Hey all!
I did a bit of research on this, and it turns out there’s an easier way!
I’m going to use the DADA2 1.4 Tutorial as a reference. In order to accomplish things like beta diversity analysis we’re going to need the sequence table (we call it a feature-table), and the sequences. In the tutorial, those can both be made from seqtab.nochim
which I will reference in a few places.
I’m also going to imagine we have a directory dada2-analysis/
which I’ll use in place of an actual filepath.
In your R session, you’ll want to run the following (replacing the particular filepaths):
write.table(t(seqtab.nochim), "dada2-analysis/seqtab-nochim.txt", sep="\t", row.names=TRUE, col.names=NA, quote=FALSE)
uniquesToFasta(seqtab.nochim, fout='dada2-analysis/rep-seqs.fna', ids=colnames(seqtab.nochim))

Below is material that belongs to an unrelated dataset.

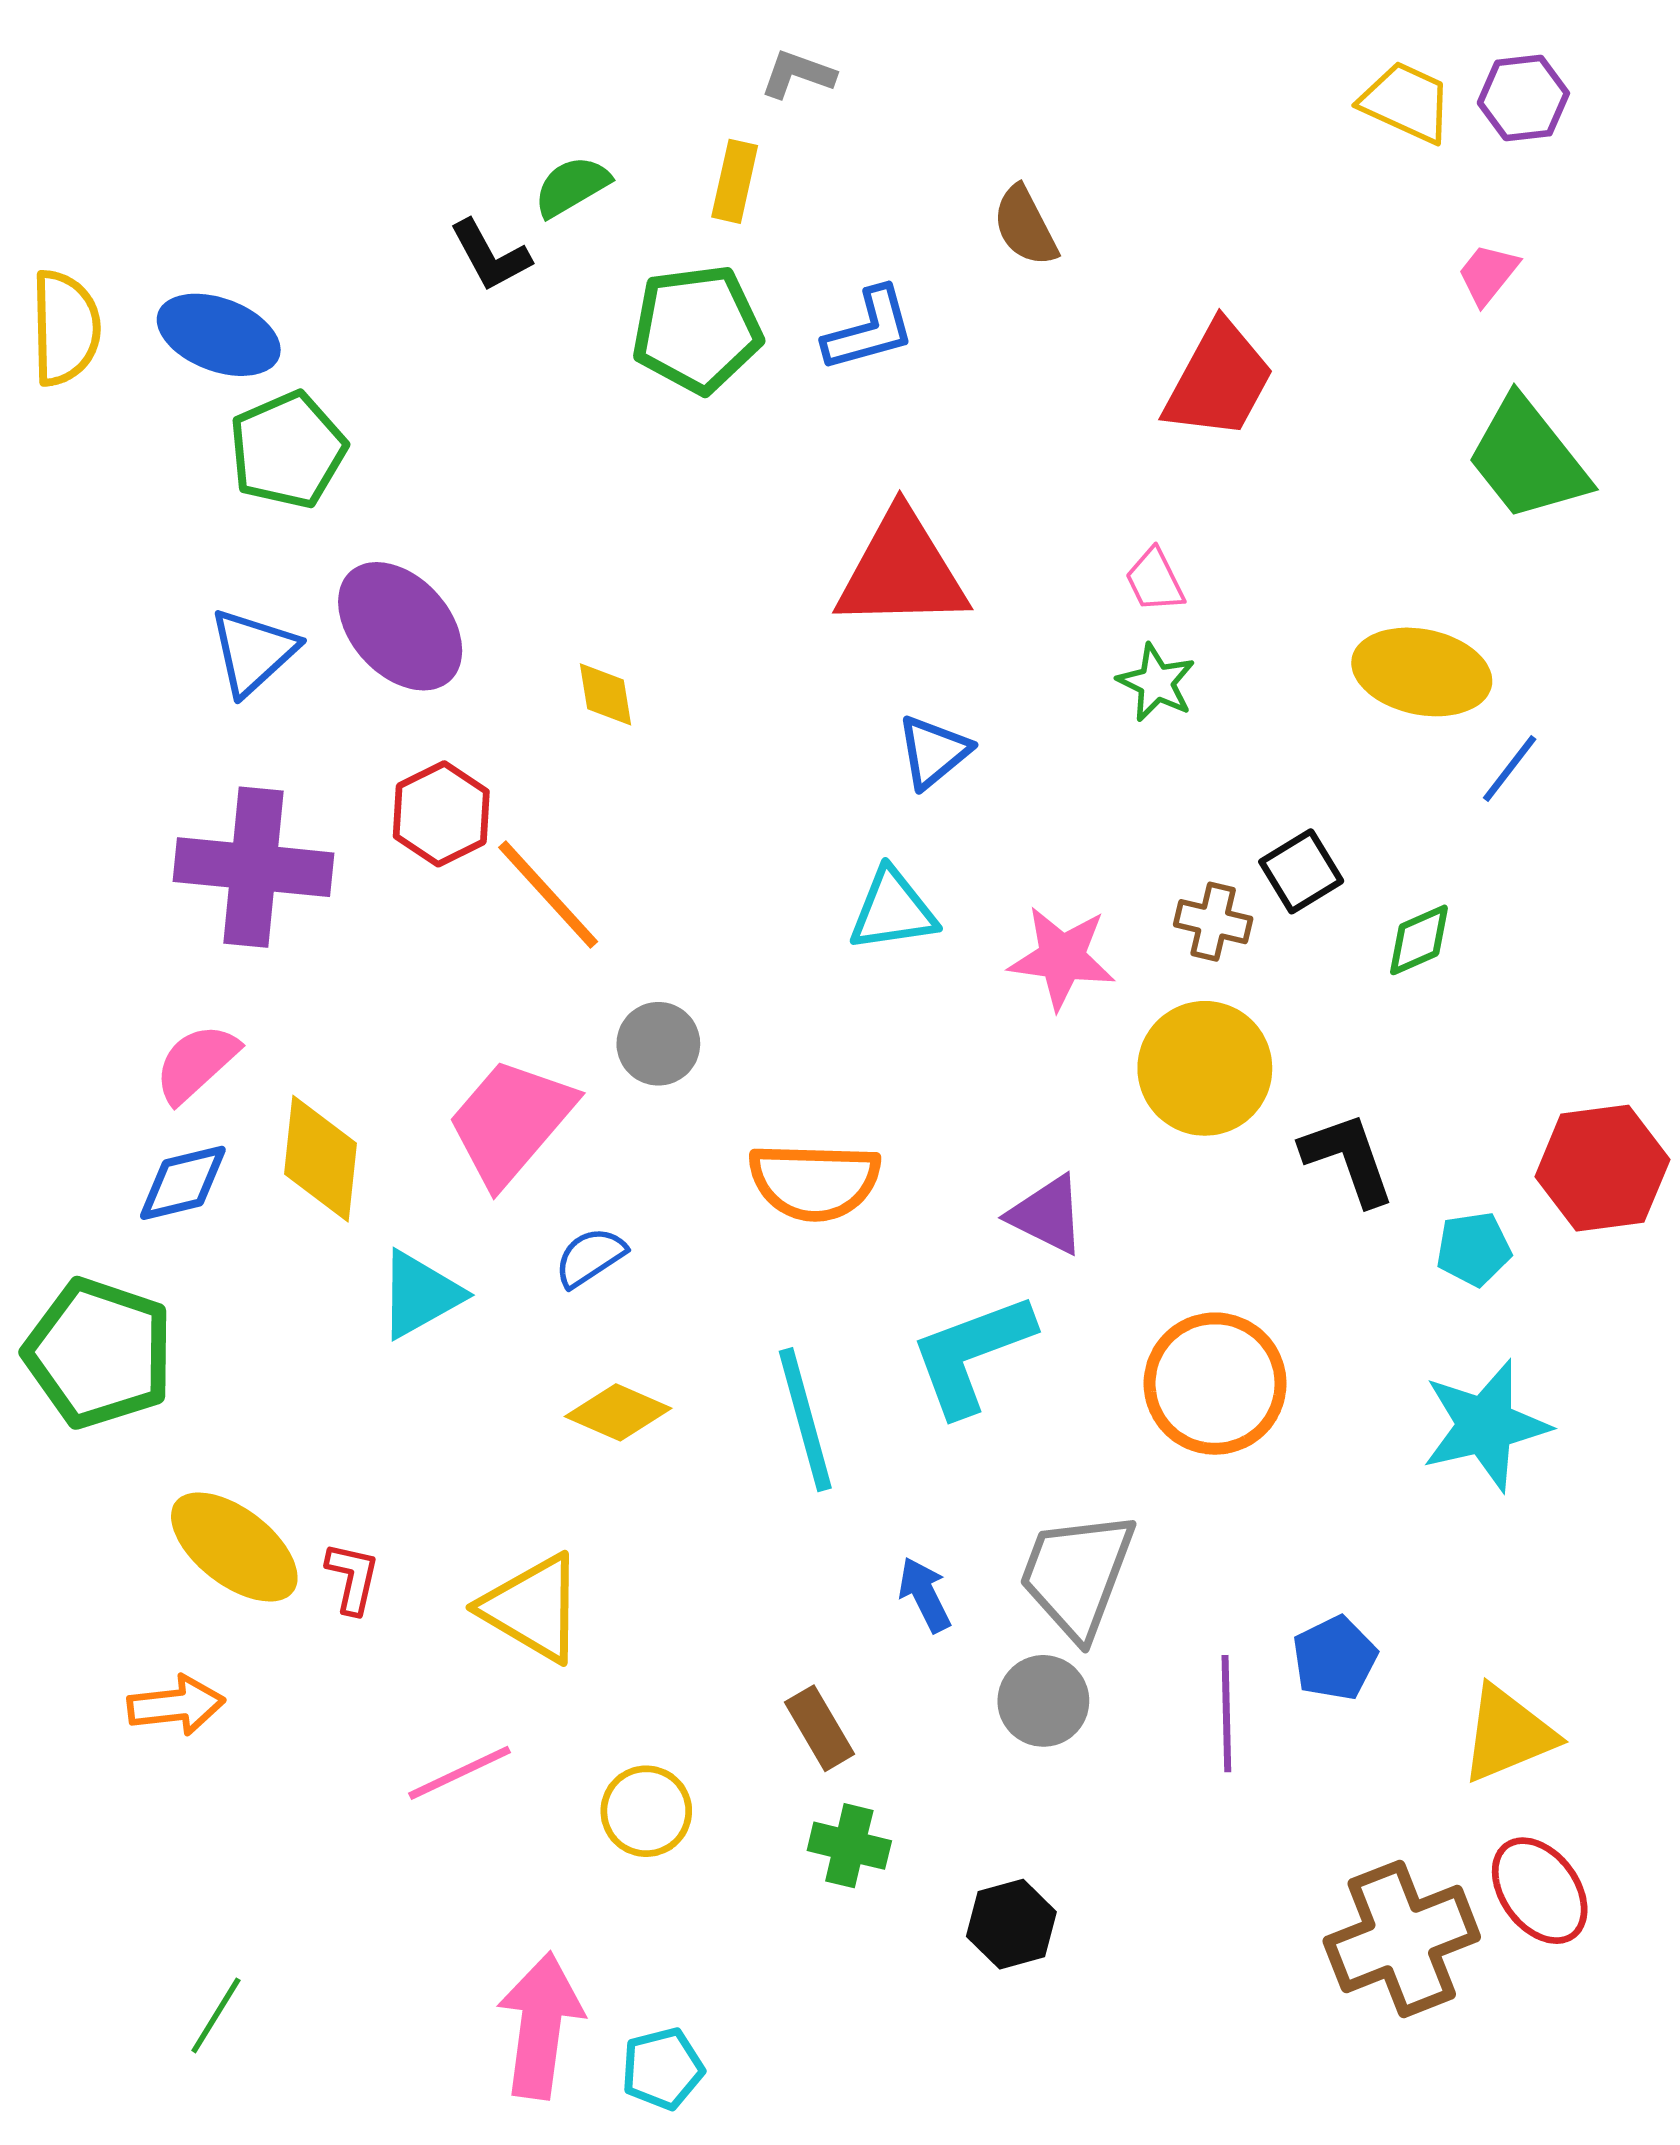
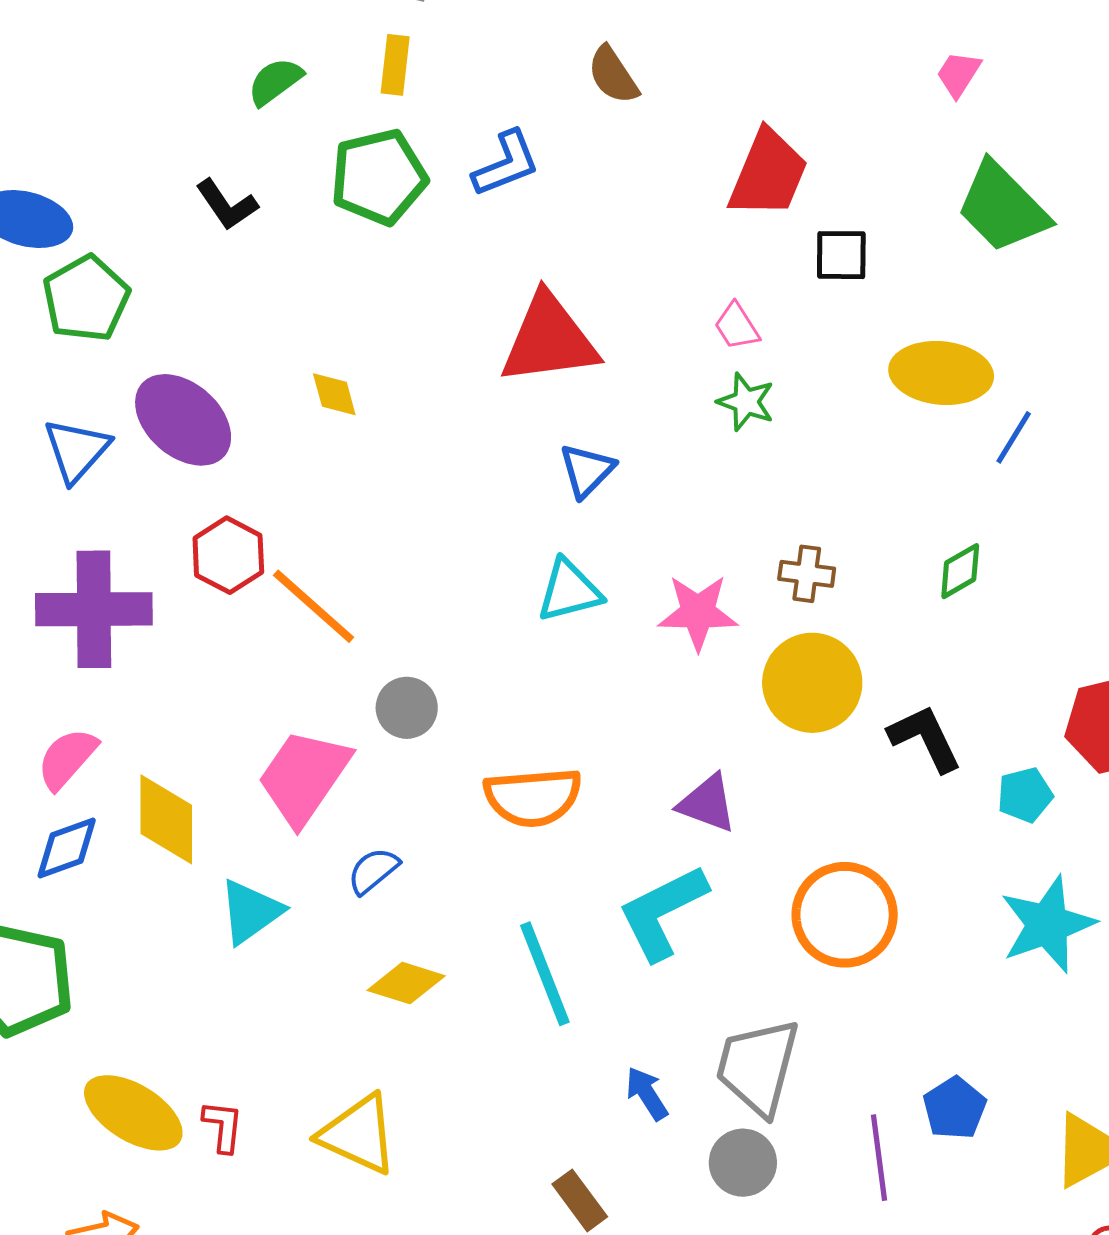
black L-shape: (490, 256) -> (227, 205), moved
yellow diamond: (605, 694) -> (334, 394), moved
black square: (1301, 871) -> (841, 255), moved, turned 38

We can import that fasta file easily with:
qiime tools import \
--input-path dada2-analysis/rep-seqs.fna \
--type 'FeatureData[Sequence]' \
--output-path rep-seqs.qza
For the feature-table, there are two steps we have to do first:
Add a special header for BIOM:
echo -n "#OTU Table" | cat - dada2-analysis/seqtab-nochim.txt > dada2-analysis/biom-table.txt
Convert to BIOM v2.1:
biom convert -i dada2-analysis/biom-table.txt -o dada2-analysis/table.biom --table-type="OTU table" --to-hdf5
Now we can import that as well:
qiime tools import \
--input-path dada2-analysis/table.biom \
--type 'FeatureTable[Frequency]' \
--source-format BIOMV210Format \
--output-path table.qza
This should leave you with a rep-seqs.qza
and table.qza
that you can use (following along with the moving pictures tutorial).